TESTO DA LEGGERE
Electronic Arts ha ricevuto l’ultima approvazione normativa per la sua acquisizione da 55 miliardi di dollari, avvicinandosi alla chiusura prevista per il 4 agosto 2026.
Chi c’è dietro il colosso del gaming
Il gruppo d’investimento guidato dal Public Investment Fund saudita (PIF) è il principale acquirente, supportato da Silver Lake e Affinity Partners. La società veicolo Oak‑Eagle AcquireCo, annunciata a settembre 2025, ha formalizzato l’intera operazione.
Consequenze operative per EA
Una volta completata la fusione, EA diventerà una controllata interamente di proprietà del nuovo gruppo e uscirà dalla borsa NASDAQ, operando come società privata. Nessun cambiamento immediato è atteso sui titoli di punta: Battlefield, EA Sports FC, Madden NFL, The Sims e Apex Legends continueranno sotto la stessa direzione.

COME PROCEDERE
Ricopia parola per parola tutto il testo sull'acquisizione di Electronic Arts, senza alcuna modifica.

DATI IN INGRESSO

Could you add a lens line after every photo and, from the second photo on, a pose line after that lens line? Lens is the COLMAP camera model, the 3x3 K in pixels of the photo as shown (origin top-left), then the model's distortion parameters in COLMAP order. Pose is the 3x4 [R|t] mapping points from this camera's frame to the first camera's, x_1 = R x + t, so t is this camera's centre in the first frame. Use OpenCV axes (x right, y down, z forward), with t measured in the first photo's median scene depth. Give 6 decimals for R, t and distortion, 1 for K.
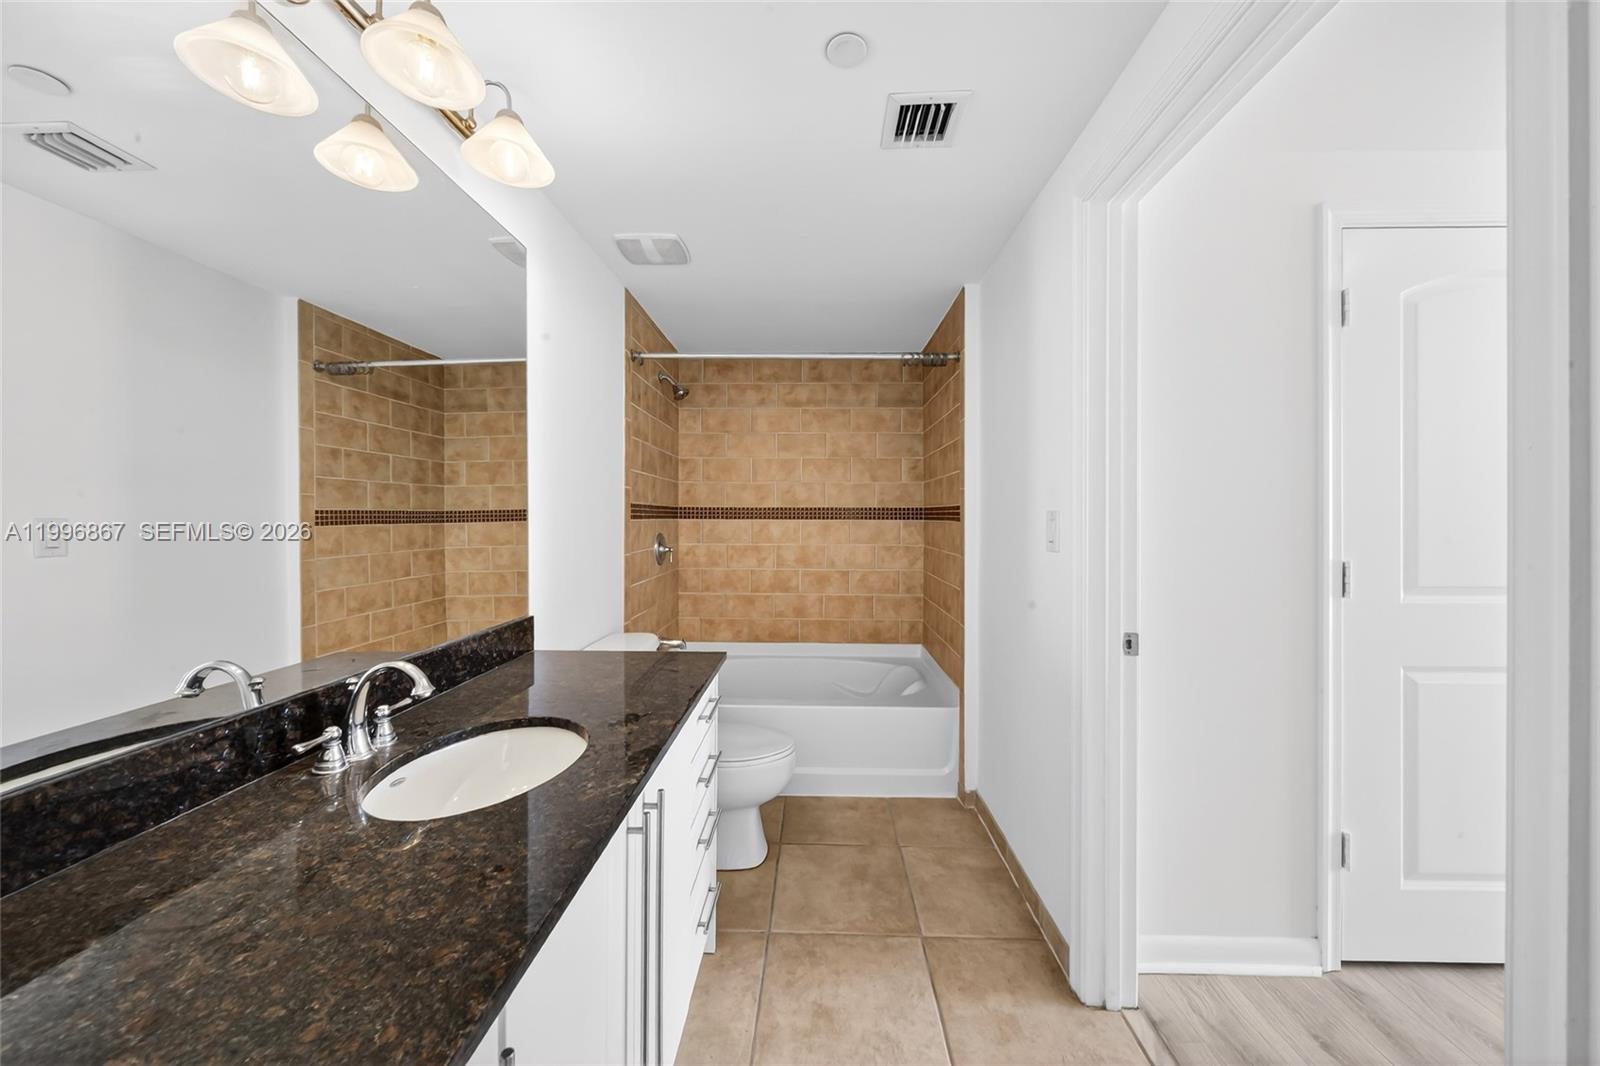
lens RADIAL K [[551.7, 0, 804.1], [0, 551.7, 533.1], [0, 0, 1]] dist [-0.006246, 0.000013]
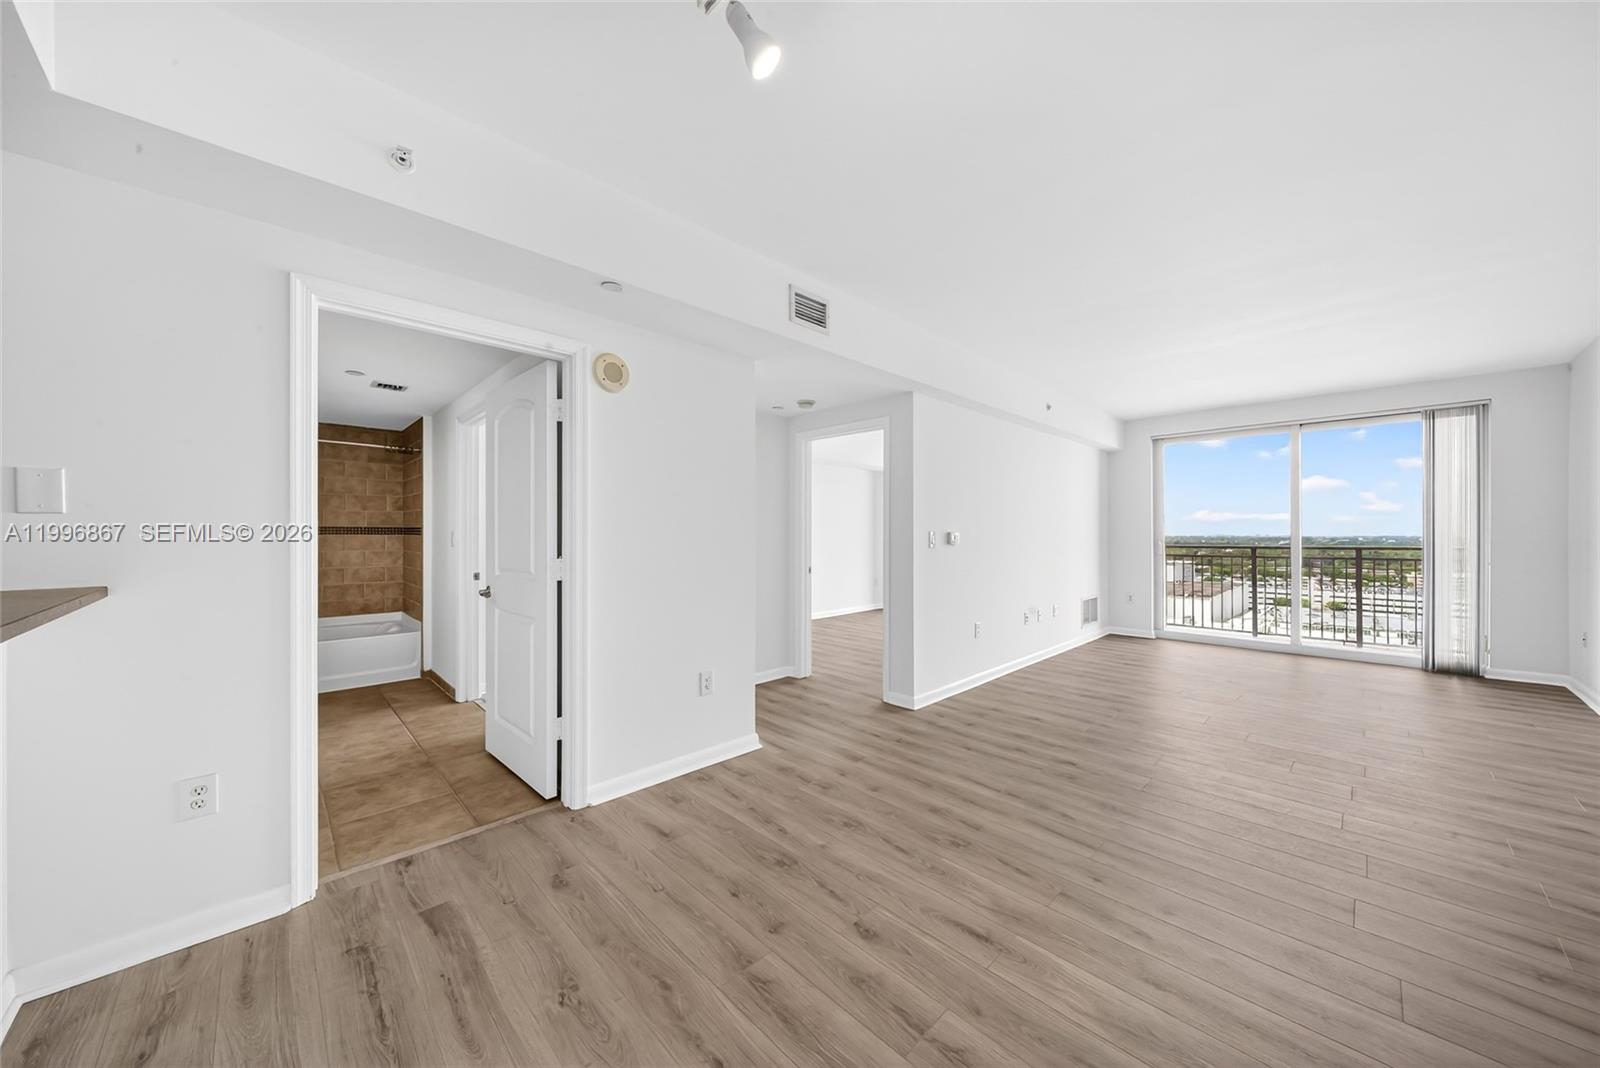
lens RADIAL K [[551.7, 0, 804.1], [0, 551.7, 534.1], [0, 0, 1]] dist [-0.006246, 0.000013]
pose [[0.692180, 0.001633, 0.721723, -0.135220], [0.013010, 0.999807, -0.014739, 0.014270], [-0.721607, 0.019592, 0.692025, -0.980382]]
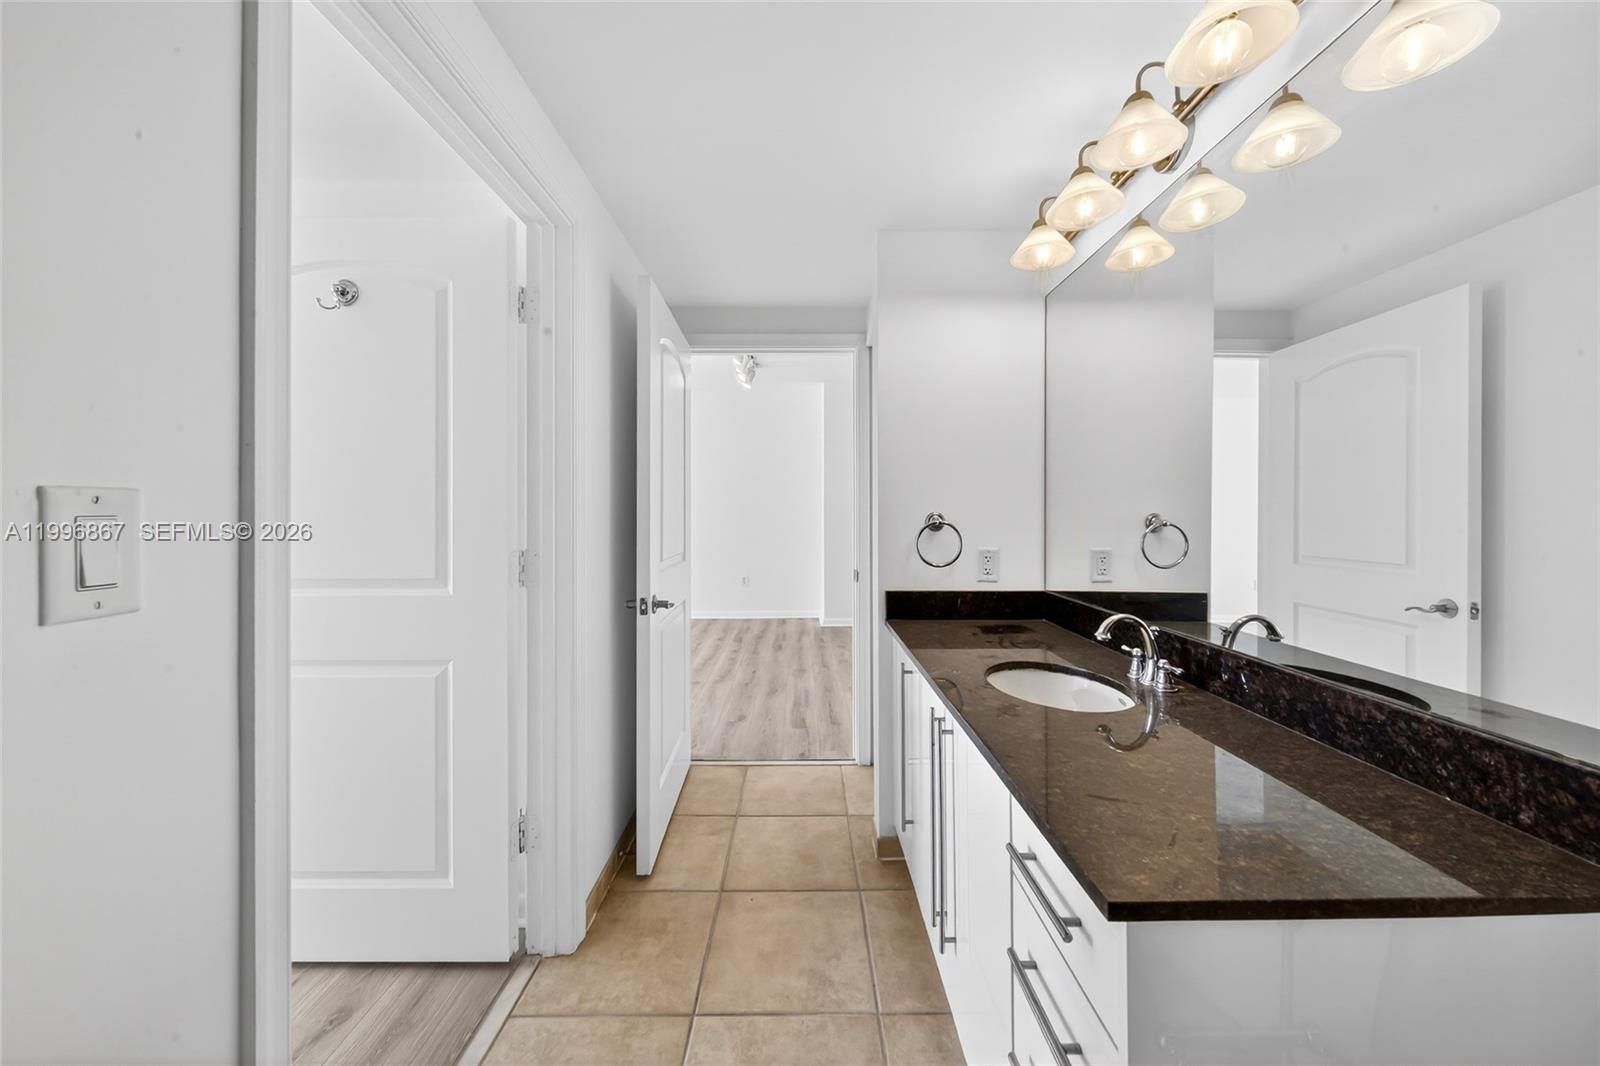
lens RADIAL K [[551.7, 0, 804.1], [0, 551.7, 533.1], [0, 0, 1]] dist [-0.006246, 0.000013]
pose [[-0.999446, 0.016563, -0.028870, 0.032650], [0.014577, 0.997599, 0.067697, -0.025524], [0.029922, 0.067238, -0.997288, 0.730539]]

SPAZIO RISPOSTA
Electronic Arts ha ricevuto l’ultima approvazione normativa per la sua acquisizione da 55 miliardi di dollari, avvicinandosi alla chiusura prevista per il 4 agosto 2026.
Chi c’è dietro il colosso del gaming
Il gruppo d’investimento guidato dal Public Investment Fund saudita (PIF) è il principale acquirente, supportato da Silver Lake e Affinity Partners. La società veicolo Oak‑Eagle AcquireCo, annunciata a settembre 2025, ha formalizzato l’intera operazione.
Consequenze operative per EA
Una volta completata la fusione, EA diventerà una controllata interamente di proprietà del nuovo gruppo e uscirà dalla borsa NASDAQ, operando come società privata. Nessun cambiamento immediato è atteso sui titoli di punta: Battlefield, EA Sports FC, Madden NFL, The Sims e Apex Legends continueranno sotto la stessa direzione.